— Consegne da svolgere —
1. Riporta parola per parola il passo del testo sulla salute mentale che va da "Ma cosa significa" fino a "e poi universale?", compreso quest'ultimo.
2. Riscrivi in forma più breve il paragrafo del testo sulla salute mentale che comincia con "Quando si parla di salute mentale", senza perdere i fatti principali.
3. Porta avanti il testo sulla salute mentale da dove si ferma.

— Testo fornito —
La tematica della salute mentale risuona stridendo; da un lato scivola la rassegnazione che non ci sia mai uno spazio adeguato che le restituisca l’importanza significativa che rappresenta, dall’altro si promuove una sensibilizzazione mai stanca, mai assente, mai mancante, nonostante il rifiuto incessante della società in cui ci troviamo a vivere.

Ma cosa significa davvero essere sani e cosa determina come malattia ciò che la nostra mente, in base a contesti, luoghi, circostanze di vissuto, ripropone sotto forma di pensieri, atteggiamenti e modalità di (r)esistenza? Quanto si determina come quotidiano individuale e poi universale?

«La vera pazzia è non cedere mai. Non inginocchiarsi mai»

Quando si parla di salute mentale si divide immediatamente la natura sociale in due macro gruppi: i sani e i malati. E lo si fa per cultura abitudinaria. In seguito, potremmo essere meno ipocriti e avere il coraggio di essere più realisti, consci che la maggior parte propenderà per definire i normali gli anormali; rimarcando prepotentemente quella linea di confine che tiene ben lontane le due fazioni, senza sentire il bisogno di approfondire, di andare oltre le risposte che siamo abituati a spargere come foglie al vento. Per questo motivo sarà più facile distaccarsi, lasciar indietro, non curarsi e – in questo modo – non crescere; come se non tenendo conto di alcune sfumature, esse svaniscano di conseguenza, si dimentichino e, un giorno, facciano parte di una memoria da cui ci si è anestetizzati.

Avere a che fare con la salute mentale significa — in primo luogo –, avere a che fare con se stessi; significa slegarsi dal tabù che la debolezza sia il presupposto di un fallimento senza scampo, una colpa vergognosa di cui nessuno dovrebbe macchiarsi.

Chiedere aiuto assume una connotazione negativa: ci sono delle regole da seguire per poterlo chiedere e ognuno ha un ruolo ben definito entro cui potersi muovere.

— Dati mostrati —

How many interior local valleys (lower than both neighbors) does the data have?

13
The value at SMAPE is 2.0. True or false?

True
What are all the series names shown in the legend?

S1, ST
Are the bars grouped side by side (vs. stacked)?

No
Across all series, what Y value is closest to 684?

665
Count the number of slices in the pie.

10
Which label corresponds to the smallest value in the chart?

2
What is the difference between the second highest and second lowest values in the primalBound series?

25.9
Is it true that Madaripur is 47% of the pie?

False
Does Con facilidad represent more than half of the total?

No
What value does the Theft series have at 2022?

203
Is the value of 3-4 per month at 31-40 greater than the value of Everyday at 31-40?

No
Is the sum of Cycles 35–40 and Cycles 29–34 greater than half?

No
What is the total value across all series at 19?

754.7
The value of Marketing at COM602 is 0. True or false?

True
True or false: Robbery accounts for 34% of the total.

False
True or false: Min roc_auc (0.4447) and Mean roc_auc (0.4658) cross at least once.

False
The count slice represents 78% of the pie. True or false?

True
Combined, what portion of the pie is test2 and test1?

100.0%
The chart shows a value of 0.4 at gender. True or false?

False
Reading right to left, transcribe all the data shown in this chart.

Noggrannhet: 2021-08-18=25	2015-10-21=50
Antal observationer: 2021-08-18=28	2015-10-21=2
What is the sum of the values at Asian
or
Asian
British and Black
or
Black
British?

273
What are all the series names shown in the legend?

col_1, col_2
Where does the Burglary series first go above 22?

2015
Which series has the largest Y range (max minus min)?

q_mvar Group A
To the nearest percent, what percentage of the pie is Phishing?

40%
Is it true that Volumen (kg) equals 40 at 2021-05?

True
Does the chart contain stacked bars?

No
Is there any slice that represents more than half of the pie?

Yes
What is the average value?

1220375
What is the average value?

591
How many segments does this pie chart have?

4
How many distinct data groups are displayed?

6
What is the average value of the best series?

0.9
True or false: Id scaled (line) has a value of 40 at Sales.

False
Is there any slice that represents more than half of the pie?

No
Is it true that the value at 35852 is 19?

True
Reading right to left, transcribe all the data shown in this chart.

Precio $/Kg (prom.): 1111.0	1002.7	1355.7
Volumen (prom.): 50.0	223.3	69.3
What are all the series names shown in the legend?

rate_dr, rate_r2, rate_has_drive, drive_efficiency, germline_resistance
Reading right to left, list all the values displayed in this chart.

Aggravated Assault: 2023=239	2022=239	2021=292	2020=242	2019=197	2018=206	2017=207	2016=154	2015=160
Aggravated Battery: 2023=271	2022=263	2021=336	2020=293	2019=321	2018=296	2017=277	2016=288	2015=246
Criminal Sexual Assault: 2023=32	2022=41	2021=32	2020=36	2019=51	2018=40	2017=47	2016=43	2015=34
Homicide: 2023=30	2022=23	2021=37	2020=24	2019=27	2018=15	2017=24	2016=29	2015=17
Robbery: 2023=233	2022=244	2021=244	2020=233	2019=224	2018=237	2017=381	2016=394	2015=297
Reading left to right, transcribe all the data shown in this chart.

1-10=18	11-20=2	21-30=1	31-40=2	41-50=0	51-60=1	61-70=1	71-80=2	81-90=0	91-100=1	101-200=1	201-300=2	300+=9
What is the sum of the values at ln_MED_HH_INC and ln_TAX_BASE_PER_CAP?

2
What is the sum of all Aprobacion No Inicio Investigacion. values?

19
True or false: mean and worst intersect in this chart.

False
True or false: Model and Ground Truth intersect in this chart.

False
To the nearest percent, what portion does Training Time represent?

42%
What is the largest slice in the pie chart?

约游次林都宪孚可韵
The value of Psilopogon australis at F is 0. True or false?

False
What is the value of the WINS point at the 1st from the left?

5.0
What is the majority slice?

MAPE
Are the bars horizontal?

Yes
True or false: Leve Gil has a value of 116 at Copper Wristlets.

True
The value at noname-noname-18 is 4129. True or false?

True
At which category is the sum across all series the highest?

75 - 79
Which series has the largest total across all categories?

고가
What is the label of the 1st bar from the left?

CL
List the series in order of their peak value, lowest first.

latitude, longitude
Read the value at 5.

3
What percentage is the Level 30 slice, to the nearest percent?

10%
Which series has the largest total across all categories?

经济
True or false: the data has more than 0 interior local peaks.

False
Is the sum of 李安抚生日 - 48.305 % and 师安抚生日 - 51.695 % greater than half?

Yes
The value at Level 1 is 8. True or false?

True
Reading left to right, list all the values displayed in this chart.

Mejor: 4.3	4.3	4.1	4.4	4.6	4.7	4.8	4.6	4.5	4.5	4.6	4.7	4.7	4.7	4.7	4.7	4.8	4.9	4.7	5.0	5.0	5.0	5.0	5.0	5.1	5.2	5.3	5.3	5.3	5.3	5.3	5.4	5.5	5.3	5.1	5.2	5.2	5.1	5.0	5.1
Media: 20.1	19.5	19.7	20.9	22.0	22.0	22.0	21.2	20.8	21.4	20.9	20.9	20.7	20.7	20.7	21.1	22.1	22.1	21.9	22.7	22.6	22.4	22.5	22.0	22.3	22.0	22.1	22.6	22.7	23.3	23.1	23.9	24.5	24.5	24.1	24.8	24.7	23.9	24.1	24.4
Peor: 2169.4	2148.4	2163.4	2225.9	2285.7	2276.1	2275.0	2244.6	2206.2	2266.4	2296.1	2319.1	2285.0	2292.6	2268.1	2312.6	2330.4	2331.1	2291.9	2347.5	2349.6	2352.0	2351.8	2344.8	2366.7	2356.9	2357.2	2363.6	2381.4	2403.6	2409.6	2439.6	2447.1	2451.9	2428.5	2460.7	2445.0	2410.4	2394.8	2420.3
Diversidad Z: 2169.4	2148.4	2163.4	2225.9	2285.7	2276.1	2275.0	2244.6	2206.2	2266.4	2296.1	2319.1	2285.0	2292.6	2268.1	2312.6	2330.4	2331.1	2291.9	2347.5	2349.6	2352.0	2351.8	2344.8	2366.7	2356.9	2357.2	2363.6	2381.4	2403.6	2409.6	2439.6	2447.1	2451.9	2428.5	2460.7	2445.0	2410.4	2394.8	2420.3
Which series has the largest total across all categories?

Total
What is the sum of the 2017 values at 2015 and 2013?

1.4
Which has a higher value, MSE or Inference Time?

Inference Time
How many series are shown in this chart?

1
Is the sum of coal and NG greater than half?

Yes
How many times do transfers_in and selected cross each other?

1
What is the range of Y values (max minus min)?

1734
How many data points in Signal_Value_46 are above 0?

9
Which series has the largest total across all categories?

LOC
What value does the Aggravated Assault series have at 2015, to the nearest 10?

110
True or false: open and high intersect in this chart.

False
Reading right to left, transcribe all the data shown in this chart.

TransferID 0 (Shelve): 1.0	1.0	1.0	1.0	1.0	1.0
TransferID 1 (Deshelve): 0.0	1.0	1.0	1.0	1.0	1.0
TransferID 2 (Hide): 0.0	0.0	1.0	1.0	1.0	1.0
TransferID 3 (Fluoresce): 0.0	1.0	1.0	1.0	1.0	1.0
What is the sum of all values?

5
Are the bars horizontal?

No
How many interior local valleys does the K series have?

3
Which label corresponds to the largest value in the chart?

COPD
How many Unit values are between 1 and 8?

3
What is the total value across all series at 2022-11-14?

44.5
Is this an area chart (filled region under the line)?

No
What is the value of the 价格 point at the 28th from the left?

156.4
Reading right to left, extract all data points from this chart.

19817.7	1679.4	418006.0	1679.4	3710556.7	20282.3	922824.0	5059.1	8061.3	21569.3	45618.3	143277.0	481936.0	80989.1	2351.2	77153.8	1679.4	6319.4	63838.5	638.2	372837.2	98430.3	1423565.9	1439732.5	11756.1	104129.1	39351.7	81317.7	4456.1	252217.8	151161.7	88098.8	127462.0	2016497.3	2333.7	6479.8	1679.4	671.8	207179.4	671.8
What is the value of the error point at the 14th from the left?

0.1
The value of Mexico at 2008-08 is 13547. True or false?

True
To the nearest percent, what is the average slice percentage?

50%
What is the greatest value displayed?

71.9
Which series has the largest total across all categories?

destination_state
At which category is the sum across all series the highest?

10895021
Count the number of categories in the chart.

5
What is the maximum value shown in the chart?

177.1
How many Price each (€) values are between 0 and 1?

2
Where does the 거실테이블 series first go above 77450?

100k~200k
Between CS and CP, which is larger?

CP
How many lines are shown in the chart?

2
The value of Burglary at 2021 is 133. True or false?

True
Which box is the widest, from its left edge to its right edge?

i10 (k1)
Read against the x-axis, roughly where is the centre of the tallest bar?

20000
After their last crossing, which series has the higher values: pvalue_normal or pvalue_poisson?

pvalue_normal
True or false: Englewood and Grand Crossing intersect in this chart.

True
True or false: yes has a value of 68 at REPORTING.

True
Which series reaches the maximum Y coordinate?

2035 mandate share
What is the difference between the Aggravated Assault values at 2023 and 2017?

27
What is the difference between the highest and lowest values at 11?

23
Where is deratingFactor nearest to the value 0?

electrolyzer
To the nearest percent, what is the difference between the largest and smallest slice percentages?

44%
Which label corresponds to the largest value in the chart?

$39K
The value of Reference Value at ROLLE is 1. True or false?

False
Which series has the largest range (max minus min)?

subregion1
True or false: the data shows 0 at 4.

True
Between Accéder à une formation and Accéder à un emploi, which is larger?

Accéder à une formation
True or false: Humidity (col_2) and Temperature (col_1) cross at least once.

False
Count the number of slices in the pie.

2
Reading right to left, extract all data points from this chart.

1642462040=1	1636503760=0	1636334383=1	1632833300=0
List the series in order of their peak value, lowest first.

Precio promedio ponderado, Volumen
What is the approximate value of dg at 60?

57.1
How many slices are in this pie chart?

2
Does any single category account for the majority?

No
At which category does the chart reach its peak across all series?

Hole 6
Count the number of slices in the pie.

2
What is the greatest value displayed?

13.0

— Consegne svolte —
1.
Ma cosa significa davvero essere sani e cosa determina come malattia ciò che la nostra mente, in base a contesti, luoghi, circostanze di vissuto, ripropone sotto forma di pensieri, atteggiamenti e modalità di (r)esistenza? Quanto si determina come quotidiano individuale e poi universale?

2. Per abitudine culturale, quando si parla di salute mentale si divide subito la società in due gruppi: i sani e i malati. Si marca con forza il confine che tiene lontane le due parti, senza approfondire e senza andare oltre le risposte a cui si è abituati. Così diventa più facile staccarsi, lasciare indietro, non curarsi e quindi non crescere. È come se certe sfumature, ignorate, sparissero, venissero dimenticate e un giorno finissero in una memoria da cui ci si è anestetizzati.

3.
Ma gli esseri umani sono al di là dei ruoli che possono scegliere (volutamente e non) di interpretare, assecondare, assolvere nella vita e il benestare della propria emotività, così come della propria fragilità sensibile, dovrebbe essere un argomento di cui neanche dovremmo parlare.

L’essere umano ha bisogno di parlare.

L’essere umano ha bisogno di cedere.

L’essere umano ha bisogno di frantumarsi.

E poi ricostruirsi tramite istituzioni, figure di riferimento che siano preparate ed empatiche nell’affrontare tematiche tanto delicate, friabili tra le nostre mani poco attente alla delicatezza del toccarsi. Significa scarnificare le convinzioni che ci sono state cucite addosso perché etichettate come giuste; approfondire i lembi della propria carne, rappresenta un’umanità contraria all’omologazione. È la rivoluzione di chiunque non si senta di appartenere e al tempo stesso non lasci cadere nella vuotezza di parole e definizioni altrui ciò che lo compone, che lo raffigura, che lo identifica come essere unico. La salute mentale è una consapevolezza che va educata al raggiungimento funzionale di essa; liberandosi dal senso di colpa che appare conseguenziale alle considerazioni di questo fantomatico mondo che definiamo normale.

Mi chiedo spesso cosa significhi essere normale e durante la presentazione mi guardo intorno, mi muovo lentamente per paura che si noti il disagio che provo nell’ascoltare quelle verità così semplici e banali in apparenza; eppure con una certa sorpresa, noto che il pubblico è misto: non solo giovani disastrati, non solo adulti rassegnati, non solo anziani arrabbiati.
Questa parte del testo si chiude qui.